[Latingp] Repertoire and Latin Extended A

Mats Dufberg mats.dufberg at iis.se
Mon Jul 23 14:44:40 UTC 2018


The .SE IDN table is not a language table, it is a country table. It supports the Swedish language and the official minority languages of Sweden (including Yiddish). Many ccTLDs have country tables, not language tables.

I am not sure about your question if we (Latin GP) have use the ccTLD repertoires. No, we have used the specification of the languages at e.g. Omniglot and Wikipedia.

Maybe you ask why we have looked at the LGRs. My position is that we looked at those to see if we could find any references to “missing” code points, and then check to see if any of those code points should be included.

The case of U+00FF was already known. It seems to be supported to include it by French.

The case of U+0157 is that we see that it is included in the Latvian LGR, but one language source does not even list it (Omniglot), and the other as historic or limited use (Wikipedia). We should ask if we see enough support to include it.
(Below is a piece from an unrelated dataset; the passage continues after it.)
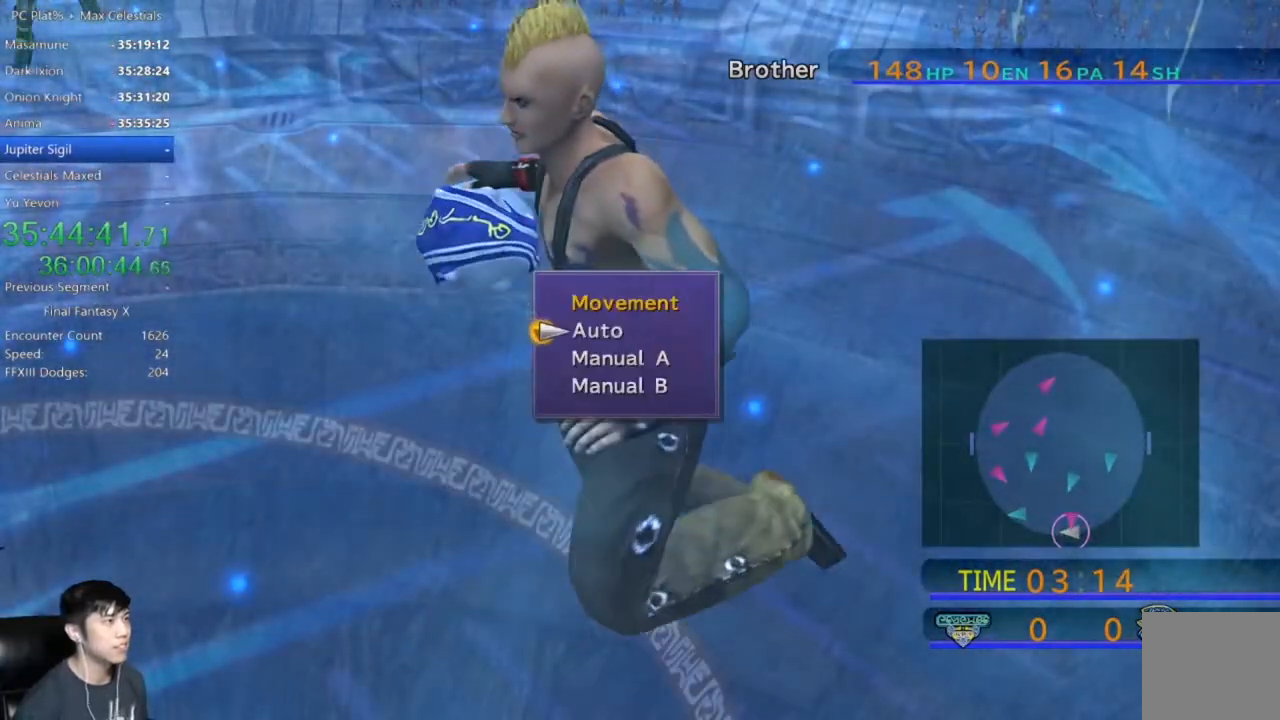
{"buttons": ["A"], "left_stick": "center", "right_stick": "center", "events": [[34, "DPAD_DOWN", "down"], [100, "DPAD_DOWN", "up"], [134, "A", "down"], [200, "A", "up"], [301, "A", "down"], [367, "A", "up"], [467, "A", "down"]]}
I do not think it is clear that we see that.


Mats

---
Mats Dufberg
DNS Specialist, IIS
Mobile: +46 73 065 3899
https://www.iis.se/en/


From: "Tan Tanaka, Dennis" <dtantanaka at verisign.com>
Date: Monday, 23 July 2018 at 15:59
To: Mats Dufberg <mats.dufberg at iis.se>, "meikal.mumin at uni-koeln.de" <meikal.mumin at uni-koeln.de>, Bill Jouris <bill.jouris at insidethestack.com>, "Mirjana.Tasic at rnids.rs" <Mirjana.Tasic at rnids.rs>
Cc: ICANN Latin GP <latingp at icann.org>
Subject: Re: [Latingp] Repertoire and Latin Extended A

Hi Mats …. have we used the corresponding ccTLD’s repertoires too? For example, 014F and 00FF are included in DENIC’s table. And for Swedish, dotSE’s latin table is larger than ICANN’s reference LGR.

-Dennis

From: Latingp <latingp-bounces at icann.org> on behalf of Mats Dufberg <mats.dufberg at iis.se>
Date: Monday, July 23, 2018 at 9:52 AM
To: Meikal Mumin <meikal.mumin at uni-koeln.de>, Bill Jouris <bill.jouris at insidethestack.com>, Mirjana Tasić <Mirjana.Tasic at rnids.rs>
Cc: Latin GP <latingp at icann.org>
Subject: [EXTERNAL] Re: [Latingp] Repertoire and Latin Extended A

Mirjana,

Since I promised to review the second-level LGRs to see if there are any characters in any of those languages that we have not include I have also done that and this is my findings (Bill and Meikal have at least looked at some of them):

U+00FF is included for French. Omniglot does not list it, but Wikipedia does.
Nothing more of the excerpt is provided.